In the items below, swap each "Yatak tipleri nelerdir" for "Yatak çeşitleri nelerdir" and keep everything else unchanged.

****

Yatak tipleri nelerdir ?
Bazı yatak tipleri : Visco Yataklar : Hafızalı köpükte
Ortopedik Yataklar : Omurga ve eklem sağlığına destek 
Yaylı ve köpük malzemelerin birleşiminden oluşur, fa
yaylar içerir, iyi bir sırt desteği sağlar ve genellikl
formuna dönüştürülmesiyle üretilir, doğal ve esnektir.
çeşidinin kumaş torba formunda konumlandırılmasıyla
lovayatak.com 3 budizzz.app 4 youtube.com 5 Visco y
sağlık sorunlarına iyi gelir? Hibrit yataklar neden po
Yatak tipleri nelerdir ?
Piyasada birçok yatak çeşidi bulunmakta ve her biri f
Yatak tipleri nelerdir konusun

****

== RESPONSE BELOW ==
Yatak çeşitleri nelerdir ?
Bazı yatak tipleri : Visco Yataklar : Hafızalı köpükte
Ortopedik Yataklar : Omurga ve eklem sağlığına destek 
Yaylı ve köpük malzemelerin birleşiminden oluşur, fa
yaylar içerir, iyi bir sırt desteği sağlar ve genellikl
formuna dönüştürülmesiyle üretilir, doğal ve esnektir.
çeşidinin kumaş torba formunda konumlandırılmasıyla
lovayatak.com 3 budizzz.app 4 youtube.com 5 Visco y
sağlık sorunlarına iyi gelir? Hibrit yataklar neden po
Yatak çeşitleri nelerdir ?
Piyasada birçok yatak çeşidi bulunmakta ve her biri f
Yatak çeşitleri nelerdir konusun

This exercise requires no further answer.